→ **PROBLEM**:
An exact copy of every record below is required, with the pictures left out.

[Collected data]

# # # # # # #

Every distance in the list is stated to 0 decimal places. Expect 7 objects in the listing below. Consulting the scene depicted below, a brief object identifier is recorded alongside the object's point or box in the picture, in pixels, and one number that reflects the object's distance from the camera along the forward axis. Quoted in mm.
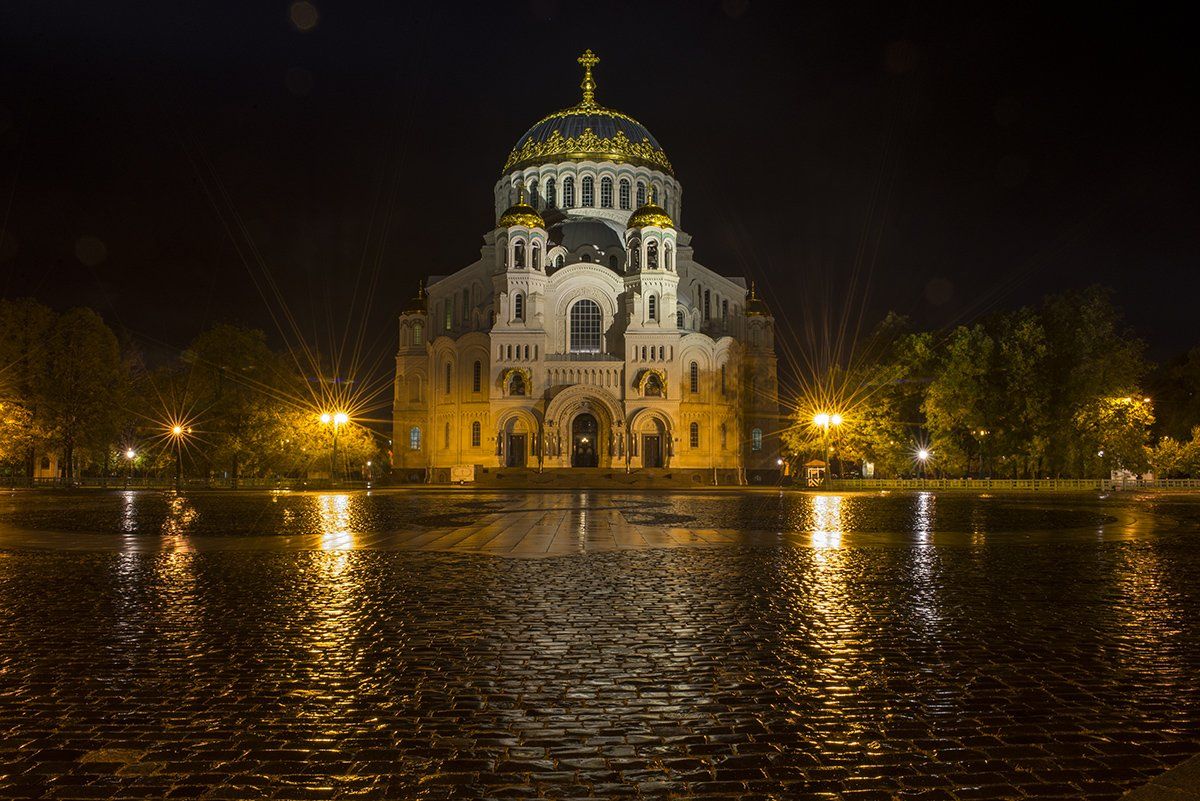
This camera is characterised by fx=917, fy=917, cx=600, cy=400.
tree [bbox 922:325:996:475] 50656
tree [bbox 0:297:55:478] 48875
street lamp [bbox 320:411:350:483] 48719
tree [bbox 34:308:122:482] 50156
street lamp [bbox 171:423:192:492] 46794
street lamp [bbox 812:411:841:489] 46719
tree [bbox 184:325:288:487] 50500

# # # # # # #

→ **RESULT OF THE EXERCISE**:
Every distance in the list is stated to 0 decimal places. Expect 7 objects in the listing below. Consulting the scene depicted below, a brief object identifier is recorded alongside the object's point or box in the picture, in pixels, and one number that reflects the object's distance from the camera along the forward axis. Quoted in mm.
This camera is characterised by fx=917, fy=917, cx=600, cy=400.
tree [bbox 922:325:996:475] 50656
tree [bbox 0:297:55:478] 48875
street lamp [bbox 320:411:350:483] 48719
tree [bbox 34:308:122:482] 50156
street lamp [bbox 171:423:192:492] 46794
street lamp [bbox 812:411:841:489] 46719
tree [bbox 184:325:288:487] 50500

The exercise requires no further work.